O cardápio, acessível pelo link no próprio site, tem como estrela a moqueca de camarão, R$ 58, servida em panela de barro que exala aromas de dendê, coentro e pimentas. O caldo, denso e aveludado, abraça o camarão que ainda mantém a firmeza da carne, enquanto pedaços de banana-da-terra acrescentam um toque adocicado que contrasta com o leve ardor da pimenta. Cada colherada traz o balanço do mar, a tradição baiana reinterpretada com frescor local. Outro prato que não passa despercebido é a casquinha de siri, R$ 42, crocante por fora e cremosa por dentro, coberta por um leve gratinado de queijo que derrete ao toque da colher.

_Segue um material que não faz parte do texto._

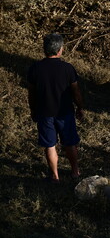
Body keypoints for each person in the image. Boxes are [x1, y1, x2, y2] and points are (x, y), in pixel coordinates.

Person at [27, 33, 83, 183]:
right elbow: (76, 91)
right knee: (70, 143)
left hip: (44, 113)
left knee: (50, 145)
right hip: (65, 112)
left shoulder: (35, 68)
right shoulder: (68, 68)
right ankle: (75, 172)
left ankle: (55, 176)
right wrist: (80, 107)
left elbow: (31, 93)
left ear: (44, 50)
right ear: (60, 50)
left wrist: (33, 110)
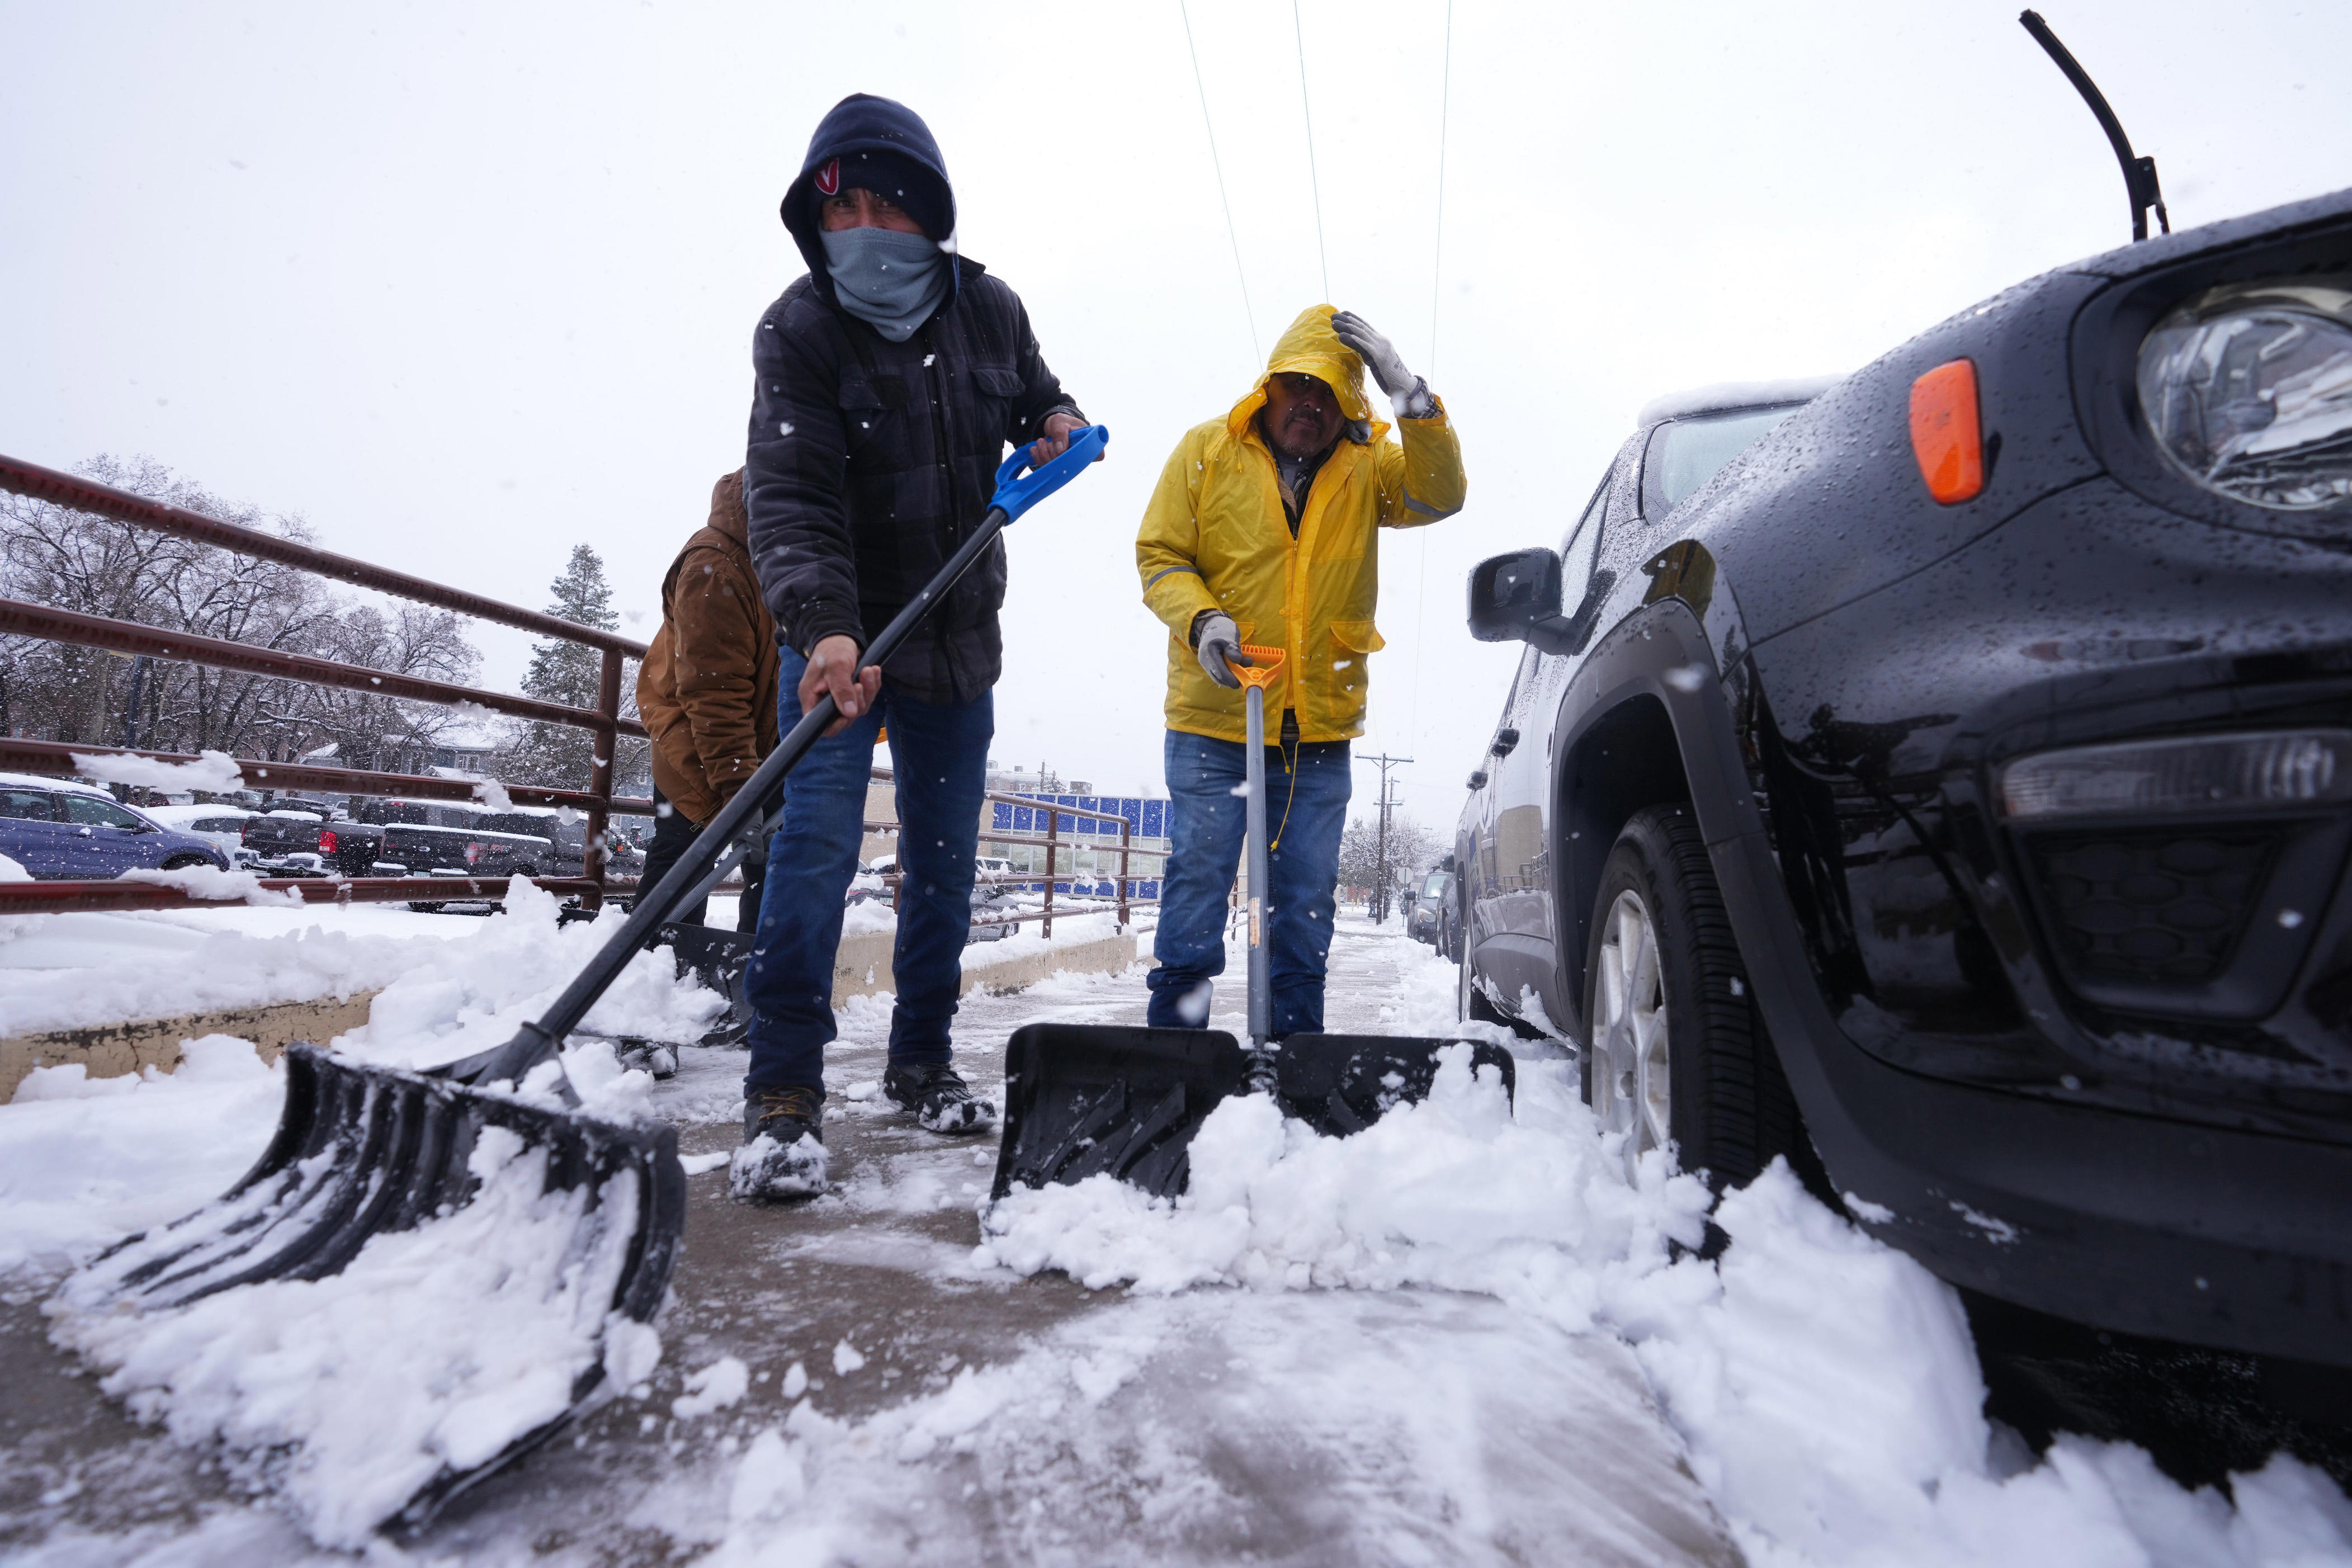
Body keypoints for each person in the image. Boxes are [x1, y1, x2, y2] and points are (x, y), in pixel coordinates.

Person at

Os frequentadores comentam que o Rubiane tem um “recepção calorosa” que faz o cliente se sentir em casa. Um cliente escreveu: “A primeira vez que experimentei a moqueca, senti o sabor da costa, e voltei na semana seguinte para provar a casquinha de siri, que é simplesmente irresistível.” Outro relato destaca o ambiente: “O bar de peixes ao fundo cria um clima descontraído, perfeito para um happy hour depois do trabalho.” Uma terceira opinião menciona o serviço: “A equipe conhece cada prato, recomenda a melhor combinação de vinhos e ainda lembra do seu nome na próxima visita.” Essas vozes dão vida ao lugar, mostrando que o Rubiane não é só comida, mas ponto de encontro para quem valoriza qualidade e atenção.
A história do Rubiane começa há mais de duas décadas, quando os fundadores, apaixonados por frutos do mar, decidiram trazer ao interior a mesma frescura que se encontra nos mercados de peixe de Florianópolis. O restaurante mantém um estoque diário de camarões, mexilhões e peixe fresco, recebidos nas primeiras horas da manhã. Essa logística garante que o prato do dia, seja o risoto de camarão ou o strogonoff de peixe, chegue à mesa com sabor autêntico. A escolha de manter o cardápio à la carte permite que cada cliente crie sua própria jornada gastronômica, combinando entradas, pratos principais e sobremesas como a tradicional cocada cremosa, R$ 15.
Ao final da noite, quando o relógio marca 22h30, o Rubiane ainda pulsa. As luzes amareladas realçam o brilho dos azulejos da parede, e o som de garfos contra pratos cria uma sinfonia familiar. Volto ao meu lugar preferido, ao canto perto da janela que enquadra a rua iluminada, e peço mais uma porção de casquinha de siri para fechar a noite. O sabor ainda está lá, lembrando que a boa comida tem o poder de transformar um simples jantar em lembrança duradoura.